**Text passage**

The Planning (Scotland) Act 2019 makes several explicit links between rural repopulation, land reform and the continuing evolution of Scotland’s planning system.  Increasing the population of rural areas of Scotland is included as one of four outcomes for the National Planning Framework. Scottish Ministers must have regard to the desirability of resettling rural areas that have become depopulated when preparing the content of the Framework and allocating land for resettlement may now be a consideration for developing both the NPF and Local Development Plans. Preparation of the next NPF will also include scope for producing maps and other material relating to rural areas where there has been a substantial decline in population.  The Framework must have regard for any Land Rights and Responsibilities Statement or any strategy for land ownership or use prepared by Scottish Ministers.  There are also provisions in the new Planning Act about reporting on and improving consultation with communities in relation to the designation of any new National Scenic Areas.

These amendments matter because of the depopulation crisis that great swathes of rural Scotland – and particularly the Highlands and Islands – face.  In 2018 the James Hutton Institute published research indicating that, “in the absence of intervention”, Scotland’s Sparsely Populated Area (SPA), covering almost half of Scotland’s land area but containing less than 3% of the nation’s population, faces losing more than a quarter of its population by 2046; a decline which “implies serious challenges for economic development, and consequences for its landscape and ecology which are poorly understood”.  Similarly grim projections are contained in The Highland Council’s Corporate Plan for 2017-2022 which was updated earlier this year.  Inverness, Skye and Lochalsh, and Ross and Cromarty are projected to see their populations increase between 2016 and 2041.  Yet many other places in the region are set to see their populations continue to spiral downwards during the same period: Sutherland (-11.9%); Caithness (-21.1%); East Ross (-13.8%); Badenoch and Strathspey (-5.3%); and Lochaber (-5.9%).

The rural repopulation and resettlement provisions contained in the new Planning Act can help reconfigure the planning system as an effective policy tool to help address the litany of depopulation facing much of the Highlands and Islands and elsewhere in rural Scotland.  However, the effects of these provisions will inevitably take time to come to fruition, given that the next iterations of both the National Planning Framework and of Planning Authorities’ Local Development Plans lie some way into the future.   They also depend on the commitment of Government and Planning Authorities to drive the planning system towards land use that is genuinely sustainable in helping deliver the affordable housing, physical and services infrastructure and high quality jobs that are vital in helping to retain and attract more people to live and work in our rural places.

The planning system is ultimately a single piece – albeit an influential one – of a policy jigsaw that urgently needs to be assembled for Scotland’s sparsely populated rural places to flourish.  Part of the challenge lies in reframing our relationship as a society with land and landscapes in ways that enable our rural communities to exist and thrive as a matter of social justice while simultaneously safeguarding our natural heritage.

**Tasks for this exercise**
- a) Answer these questions from the passage on rural repopulation in Scotland:
(i) How many outcomes for the National Planning Framework does the Act list, counting increasing the population of rural areas?
(ii) By what year could the Sparsely Populated Area lose more than a quarter of its population, according to the James Hutton Institute research?
(iii) What population change is projected for Caithness?
- b) Decide whether each statement agrees with the passage on rural repopulation in Scotland. Answer yes or no for each, quoting the words of the passage that decide it.
(i) The Sparsely Populated Area holds less than 3% of Scotland's population.
(ii) Inverness is projected to lose population between 2016 and 2041.
(iii) The effects of the new provisions will be felt right away.

**Raw data**
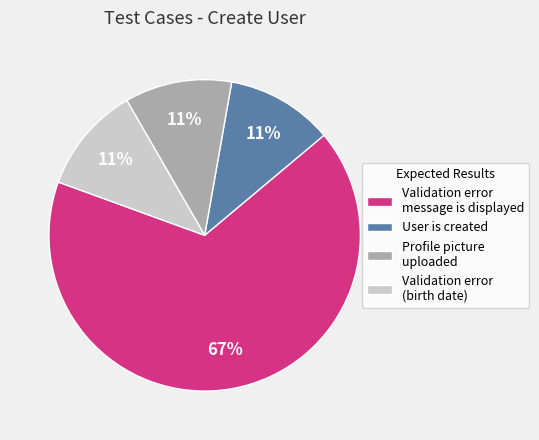

Is Validation error message is displayed the majority of the pie?

Yes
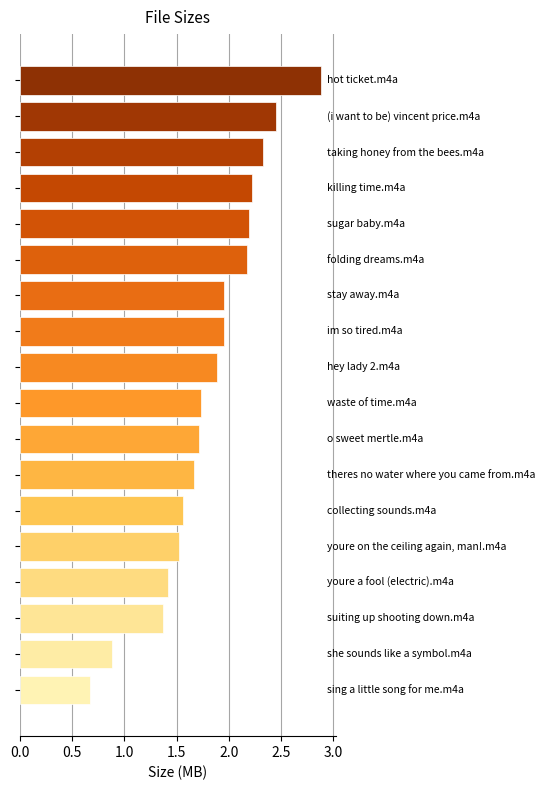

What is the average value?

1.8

**Written answers**
- a)
(i) Four.
(ii) 2046.
(iii) -21.1%.

- b)
(i) Yes: "containing less than 3% of the nation’s population"
(ii) No: "Inverness, Skye and Lochalsh, and Ross and Cromarty are projected to see their populations increase between 2016 and 2041."
(iii) No: "the effects of these provisions will inevitably take time to come to fruition"